• **PAGE TEXT**:

Introduction- The cost of physical inactivity in the workplace setting is significant. The purpose of this study was to evaluate the association between pedometer-assessed physical activity with cardio-metabolic outcomes such as, body weight, blood glucose levels, lipid profile among the University’s academic faculty and staff.
Methods- Twenty nine (9M/20F, 50±6yrs; BMI 28.4±4.2 kg/m2) apparently healthy participants who were sedentary, non-smoking, non-diabetic, free of cardiovascular disease, not on antihypertensive or cholesterol medications were recruited from the University workforce. Fasting blood glucose and lipid profile were analyzed using Cholestech LDX analyzer, before and after intervention. Pedometer settings were personalized and participants were instructed to maintain their regular diet during the study period. Participants completed a pedometer-based walking intervention (step-goal: 10,000-steps/day, 5-days/week, 4-weeks).

• **ACTIVITY**:
Return the portion of the study abstract beginning at the words "Methods- Twenty nine" and ending after the words "10,000-steps/day, 5-days/week, 4-weeks).", copied verbatim. Rely solely on the text above; do not draw on outside knowledge.

• **EXTRACTED RECORDS**:
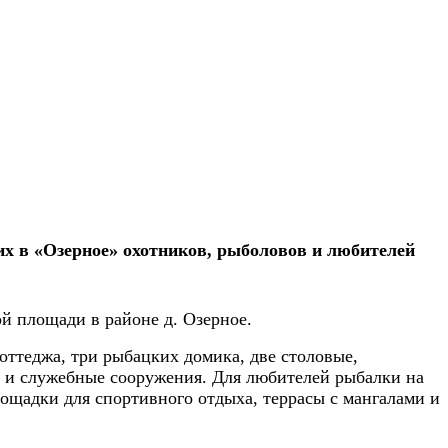
их в «Озерное» охотников, рыболовов и любителей
й площади в районе д. Озерное.
оттеджа, три рыбацких домика, две столовые,
к и служебные сооружения. Для любителей рыбалки на
лощадки для спортивного отдыха, террасы с мангалами и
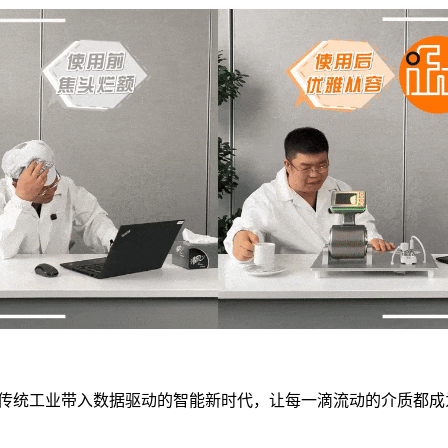
将传统工业带入数据驱动的智能新时代，让每一滴流动的介质都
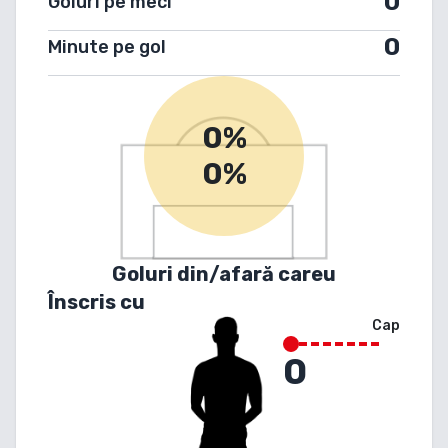
0
Goluri pe meci
0
Minute pe gol
0%
0%
Goluri din/afară careu
Înscris cu
Cap
0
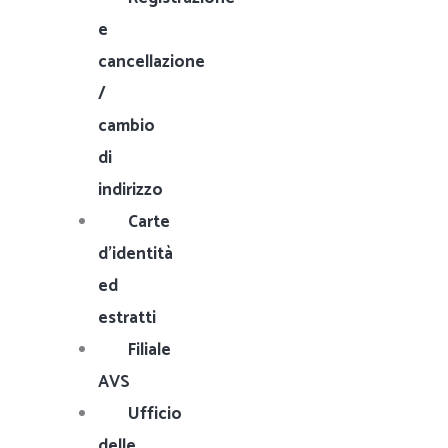
e
cancellazione
/
cambio
di
indirizzo
Carte
d'identità
ed
estratti
Filiale
AVS
Ufficio
delle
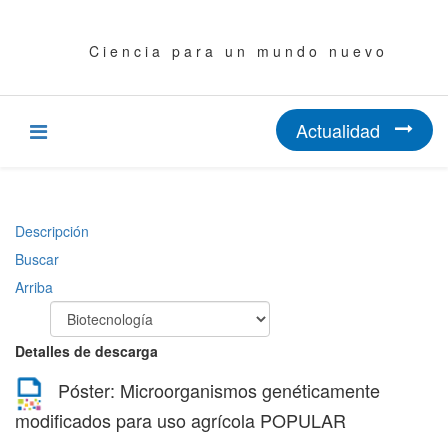
C i e n c i a p a r a u n m u n d o n u e v o
Actualidad
Descripción
Buscar
Arriba
Detalles de descarga
Póster: Microorganismos genéticamente
modificados para uso agrícola
POPULAR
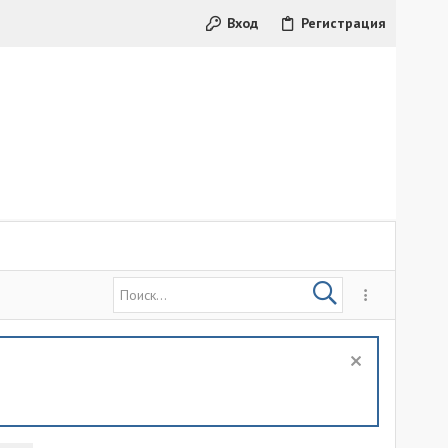
Вход
Регистрация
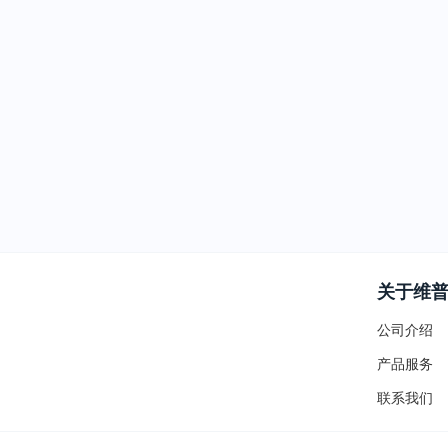
关于维
公司介绍
产品服务
联系我们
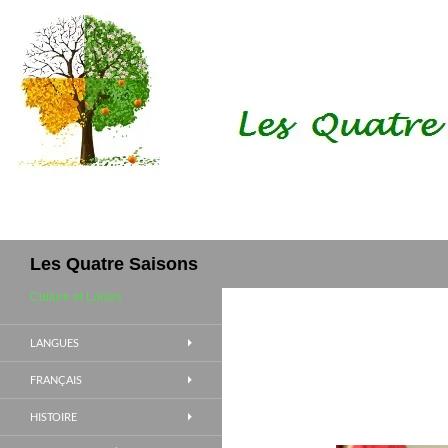
Aller
au
contenu
Recherche
Les Quatre Saisons
Culture et Loisirs
LANGUES
FRANÇAIS
HISTOIRE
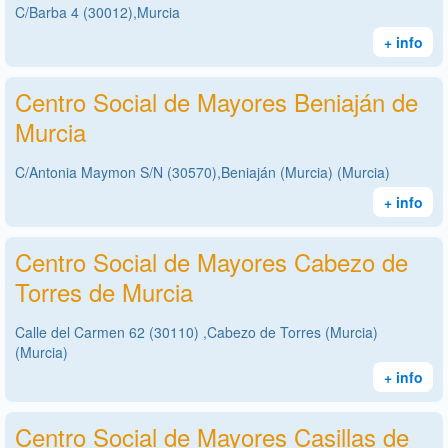
C/Barba 4 (30012),Murcia
+ info
Centro Social de Mayores Beniaján de
Murcia
C/Antonia Maymon S/N (30570),Beniaján (Murcia) (Murcia)
+ info
Centro Social de Mayores Cabezo de
Torres de Murcia
Calle del Carmen 62 (30110) ,Cabezo de Torres (Murcia)
(Murcia)
+ info
Centro Social de Mayores Casillas de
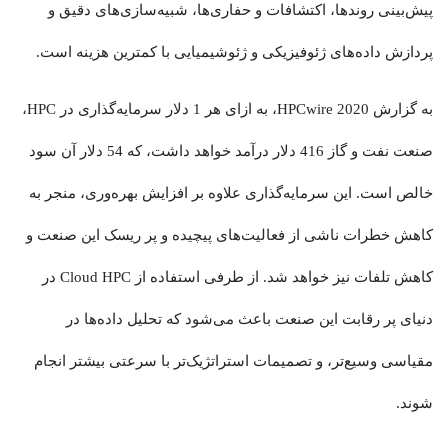
پیش‌بینی روندها، اکتشافات و حفاری‌ها، شبیه‌سازی‌های دقیق و
پردازش داده‌های ژئوفیزیکی و ژئوشیمیایی با کمترین هزینه است.
به گزارش HPCwire 2020، به ازای هر 1 دلار سرمایه‌گذاری در HPC،
صنعت نفت و گاز 416 دلار درآمد خواهد داشت، که 54 دلار آن سود
خالص است. این سرمایه‌گذاری علاوه بر افزایش بهره‌وری، منجر به
کاهش خطرات ناشی از فعالیت‌های پیچیده و پر ریسک این صنعت و
کاهش تلفات نیز خواهد شد. از طرفی استفاده از Cloud HPC در
دنیای پر رقابت این صنعت باعث می‌شود که تحلیل داده‌ها در
مقیاسی وسیع‌تر، و تصمیمات استراتژیک‌تر با سرعتی بیشتر انجام
شوند.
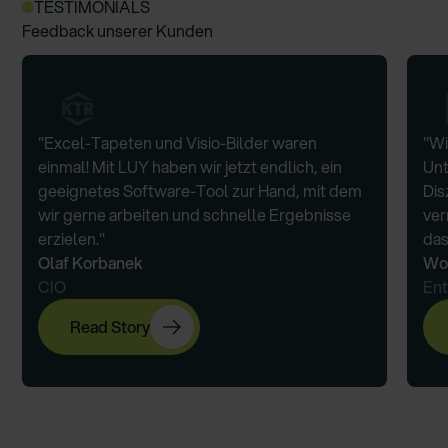
TESTIMONIALS
Feedback unserer Kunden
"Excel-Tapeten und Visio-Bilder waren
"Wi
einmal! Mit LUY haben wir jetzt endlich, ein
Unt
geeignetes Software-Tool zur Hand, mit dem
Dis
wir gerne arbeiten und schnelle Ergebnisse
ver
erzielen."
das
Olaf Korbanek
Wo
CIO
Ent
Read Story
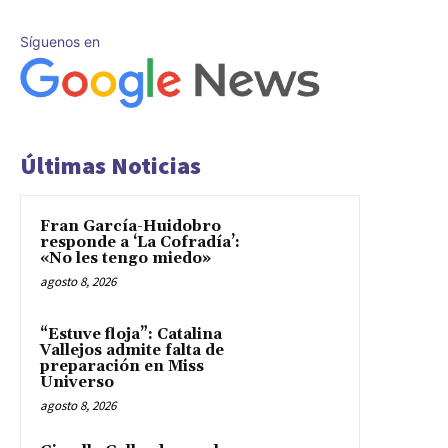
Síguenos en
Últimas Noticias
Fran García-Huidobro
responde a ‘La Cofradía’:
«No les tengo miedo»
agosto 8, 2026
“Estuve floja”: Catalina
Vallejos admite falta de
preparación en Miss
Universo
agosto 8, 2026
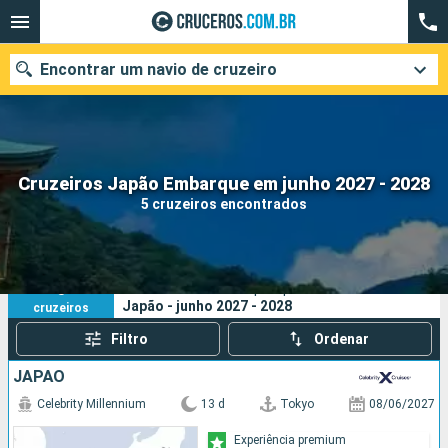
Encontrar um navio de cruzeiro
Quando ir?
Cruzeiros Japão Embarque em junho 2027 - 2028
5 cruzeiros encontrados
Data de partida
Cidades
Companhias
5
Os seus critérios de pesquisa:
Japão - junho 2027 - 2028
cruzeiros
Pesquisar
Filtro
Ordenar
JAPÃO
Celebrity Millennium
13 d
Tokyo
08/06/2027
Experiência premium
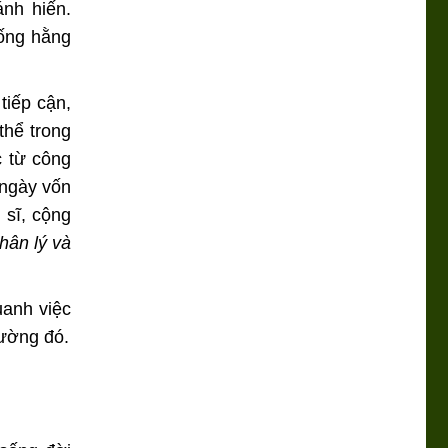
ánh hiến.
sống hằng
tiếp cận,
thể trong
c từ công
 ngày vốn
 sĩ, cộng
hân lý và
uanh việc
đường đó.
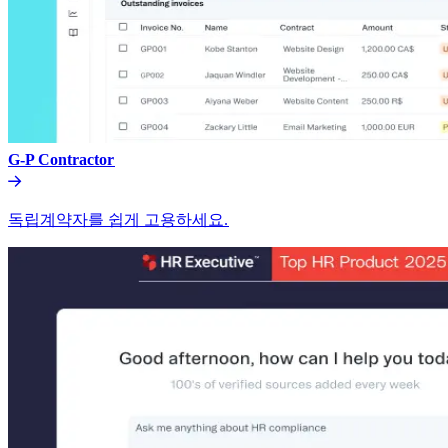
G-P Contractor​​
독립계약자를 쉽게 고용하세요.​​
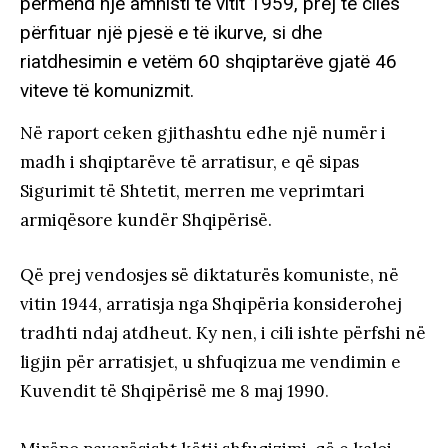
përmend një amnisti të vitit 1959, prej të cilës
përfituar një pjesë e të ikurve, si dhe
riatdhesimin e vetëm 60 shqiptarëve gjatë 46
viteve të komunizmit.
Në raport ceken gjithashtu edhe një numër i
madh i shqiptarëve të arratisur, e që sipas
Sigurimit të Shtetit, merren me veprimtari
armiqësore kundër Shqipërisë.
Që prej vendosjes së diktaturës komuniste, në
vitin 1944, arratisja nga Shqipëria konsiderohej
tradhti ndaj atdheut. Ky nen, i cili ishte përfshi në
ligjin për arratisjet, u shfuqizua me vendimin e
Kuvendit të Shqipërisë me 8 maj 1990
.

• **ANSWER TO THE PROBLEM**:
Methods- Twenty nine (9M/20F, 50±6yrs; BMI 28.4±4.2 kg/m2) apparently healthy participants who were sedentary, non-smoking, non-diabetic, free of cardiovascular disease, not on antihypertensive or cholesterol medications were recruited from the University workforce. Fasting blood glucose and lipid profile were analyzed using Cholestech LDX analyzer, before and after intervention. Pedometer settings were personalized and participants were instructed to maintain their regular diet during the study period. Participants completed a pedometer-based walking intervention (step-goal: 10,000-steps/day, 5-days/week, 4-weeks).